As I was browsing through the problems & solutions department of the American Mathematical Monthly the other day, I found out that, in his solution to problem E-2332 [1972, 87], which was published on page 77 of the first issue of vol. 80 of the AMM, Ernst Trost resorted to this trick and, what is more, added a reference to the aforementioned paper of his in Elemente der Mathematik for further applications of it.

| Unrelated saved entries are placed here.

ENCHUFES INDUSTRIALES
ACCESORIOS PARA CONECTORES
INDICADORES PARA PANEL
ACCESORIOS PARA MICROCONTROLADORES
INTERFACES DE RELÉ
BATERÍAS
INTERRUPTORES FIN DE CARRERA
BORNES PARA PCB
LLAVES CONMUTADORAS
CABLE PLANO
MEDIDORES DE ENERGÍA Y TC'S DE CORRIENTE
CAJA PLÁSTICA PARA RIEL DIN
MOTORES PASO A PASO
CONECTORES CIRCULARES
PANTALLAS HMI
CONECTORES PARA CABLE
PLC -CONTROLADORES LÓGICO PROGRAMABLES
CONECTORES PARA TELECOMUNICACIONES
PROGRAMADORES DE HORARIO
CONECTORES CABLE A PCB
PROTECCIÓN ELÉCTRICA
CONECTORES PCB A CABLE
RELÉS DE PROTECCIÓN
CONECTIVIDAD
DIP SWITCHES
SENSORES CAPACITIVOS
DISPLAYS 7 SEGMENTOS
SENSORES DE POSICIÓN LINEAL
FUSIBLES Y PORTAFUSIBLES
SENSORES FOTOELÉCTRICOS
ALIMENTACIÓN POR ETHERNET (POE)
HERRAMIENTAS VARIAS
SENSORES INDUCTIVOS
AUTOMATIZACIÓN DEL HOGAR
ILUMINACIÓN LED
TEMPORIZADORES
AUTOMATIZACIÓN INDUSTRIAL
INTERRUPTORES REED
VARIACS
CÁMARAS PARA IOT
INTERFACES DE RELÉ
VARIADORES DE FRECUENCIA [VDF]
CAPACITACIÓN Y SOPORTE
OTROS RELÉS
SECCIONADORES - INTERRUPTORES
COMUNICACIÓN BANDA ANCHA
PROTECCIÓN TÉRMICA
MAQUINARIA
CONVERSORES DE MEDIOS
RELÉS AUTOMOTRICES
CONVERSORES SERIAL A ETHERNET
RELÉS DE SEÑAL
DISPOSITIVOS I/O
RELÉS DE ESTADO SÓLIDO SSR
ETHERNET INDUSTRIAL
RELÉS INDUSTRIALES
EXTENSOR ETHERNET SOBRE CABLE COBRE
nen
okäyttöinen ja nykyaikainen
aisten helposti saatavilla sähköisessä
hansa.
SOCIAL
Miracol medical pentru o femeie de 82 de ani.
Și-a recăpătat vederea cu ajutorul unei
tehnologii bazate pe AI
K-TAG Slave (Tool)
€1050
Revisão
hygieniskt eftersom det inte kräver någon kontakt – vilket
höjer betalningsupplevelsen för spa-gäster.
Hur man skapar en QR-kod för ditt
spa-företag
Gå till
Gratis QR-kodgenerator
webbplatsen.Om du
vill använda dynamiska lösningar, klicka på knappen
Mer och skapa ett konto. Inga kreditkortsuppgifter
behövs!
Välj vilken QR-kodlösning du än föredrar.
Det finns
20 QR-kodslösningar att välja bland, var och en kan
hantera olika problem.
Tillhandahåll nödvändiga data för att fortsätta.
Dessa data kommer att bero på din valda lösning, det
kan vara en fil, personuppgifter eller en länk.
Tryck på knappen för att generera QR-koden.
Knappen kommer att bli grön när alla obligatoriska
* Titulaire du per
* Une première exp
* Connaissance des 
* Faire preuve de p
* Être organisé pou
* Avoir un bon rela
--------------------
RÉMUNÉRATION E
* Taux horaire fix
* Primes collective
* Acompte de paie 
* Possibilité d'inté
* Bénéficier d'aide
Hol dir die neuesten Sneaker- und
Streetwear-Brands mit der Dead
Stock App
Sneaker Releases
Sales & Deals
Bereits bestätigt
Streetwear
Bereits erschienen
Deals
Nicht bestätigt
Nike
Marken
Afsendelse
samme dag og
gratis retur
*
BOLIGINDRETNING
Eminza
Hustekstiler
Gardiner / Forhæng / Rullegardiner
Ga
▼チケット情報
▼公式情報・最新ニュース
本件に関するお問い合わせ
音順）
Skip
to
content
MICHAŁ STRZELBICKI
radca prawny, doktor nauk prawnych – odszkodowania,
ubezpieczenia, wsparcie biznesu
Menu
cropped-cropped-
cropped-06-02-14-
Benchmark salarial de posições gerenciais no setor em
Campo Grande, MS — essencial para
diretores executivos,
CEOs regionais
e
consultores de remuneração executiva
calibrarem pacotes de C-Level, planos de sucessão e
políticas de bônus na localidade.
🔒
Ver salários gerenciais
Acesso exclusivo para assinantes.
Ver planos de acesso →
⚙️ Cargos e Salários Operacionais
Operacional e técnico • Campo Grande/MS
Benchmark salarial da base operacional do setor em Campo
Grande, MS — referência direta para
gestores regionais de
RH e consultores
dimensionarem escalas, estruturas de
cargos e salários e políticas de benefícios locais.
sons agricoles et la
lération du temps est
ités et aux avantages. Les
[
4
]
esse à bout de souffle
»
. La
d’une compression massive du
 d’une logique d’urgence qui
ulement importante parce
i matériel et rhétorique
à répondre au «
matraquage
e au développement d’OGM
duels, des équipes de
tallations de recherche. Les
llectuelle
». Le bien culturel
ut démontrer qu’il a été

The problem asked to find all solutions in positive integers of the equation $y^{3}+4y= z^{2}$. Trost's solution goes as follows:
We consider the more general eq. $ay^{3} +4a^{3}b^{4}y= z^{2}$, with $y , z>0$, where $a, b \in \mathbb{N}$. If $(y,z)$ is a solution, then the quadratic polynomial $P(t) =ay^{3}t^{2} -z^{2}t+4a^{3}b^{4}y$ has the rational zero $t=1$. Therefore, $z^{4}-(2aby)^{4}$ must be the square of an integer. Taking into account that $y>0$ and applying a result of Fermat (see, for instance: K. Conrad, "Proofs by descent", p. 7), we infer that $z=2aby$; it follows that the unique solution to the equation is $(y,z)= (2ab^{2},4a^{2}b^{3})$.